Problem details
With the images removed, transcribe the listing that follows exactly.

The data
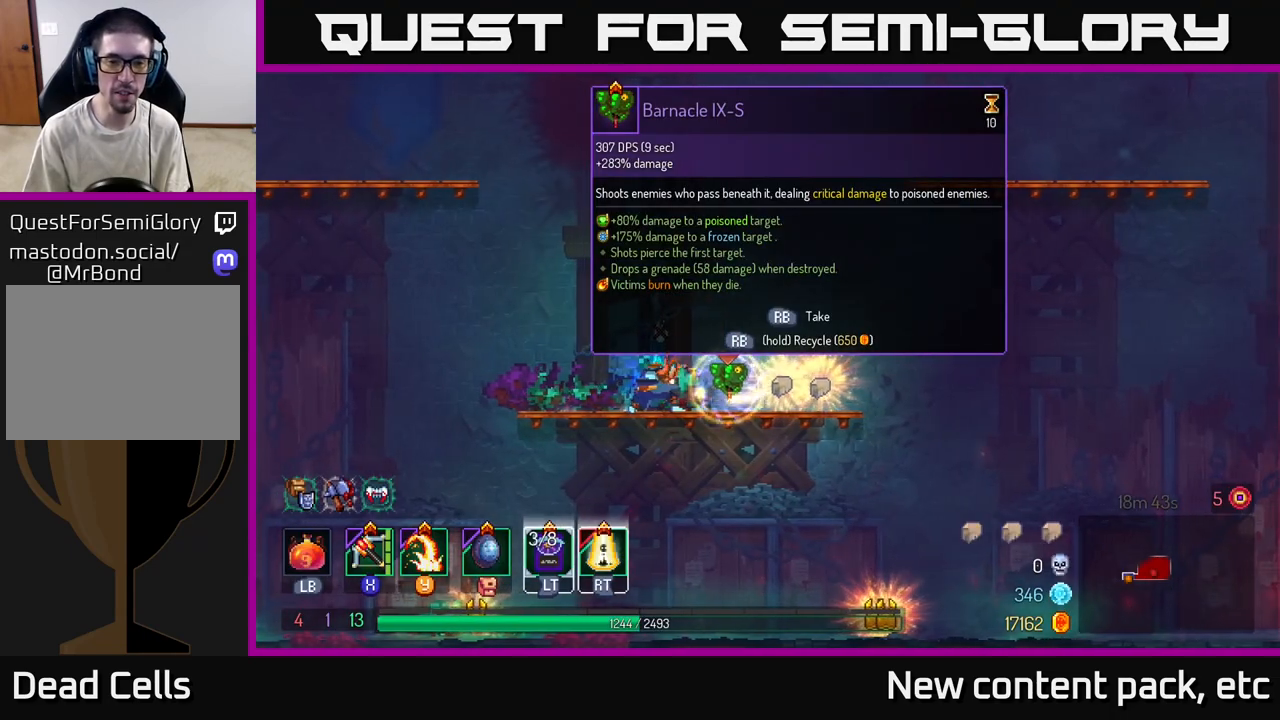
{"buttons": [], "left_stick": "right", "right_stick": "center", "events": [[267, "left_stick", "right"], [283, "R1", "up"]]}
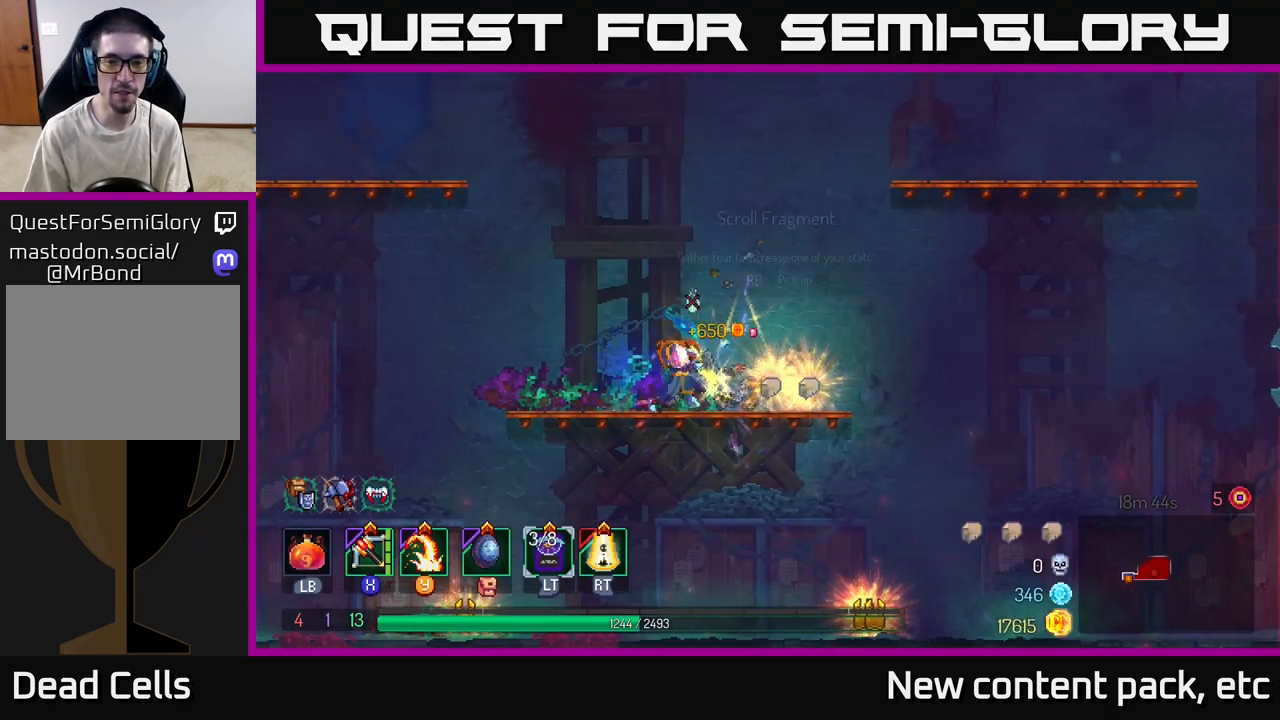
{"buttons": [], "left_stick": "center", "right_stick": "center", "events": [[50, "R1", "down"], [67, "left_stick", "center"], [150, "R1", "up"]]}
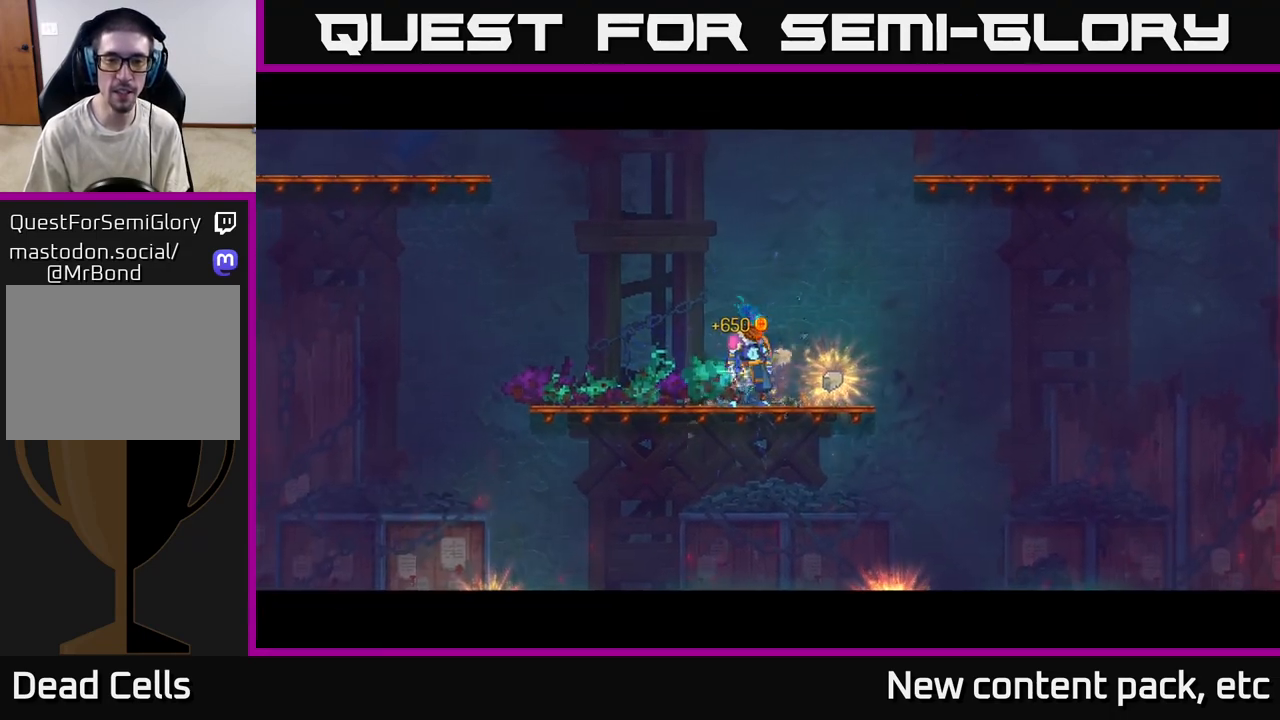
{"buttons": [], "left_stick": "center", "right_stick": "center", "events": []}
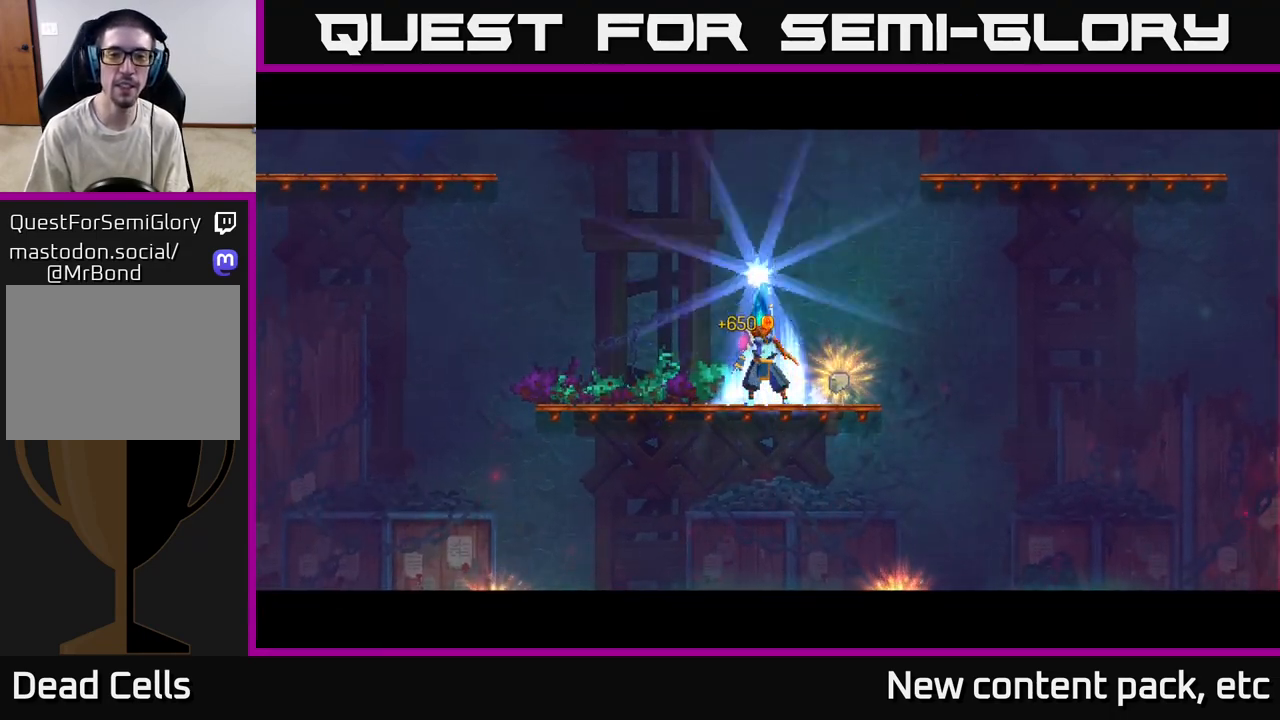
{"buttons": [], "left_stick": "center", "right_stick": "center", "events": []}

Response
{"buttons": [], "left_stick": "right", "right_stick": "center", "events": [[267, "left_stick", "right"], [283, "R1", "up"]]}
{"buttons": [], "left_stick": "center", "right_stick": "center", "events": [[50, "R1", "down"], [67, "left_stick", "center"], [150, "R1", "up"]]}
{"buttons": [], "left_stick": "center", "right_stick": "center", "events": []}
{"buttons": [], "left_stick": "center", "right_stick": "center", "events": []}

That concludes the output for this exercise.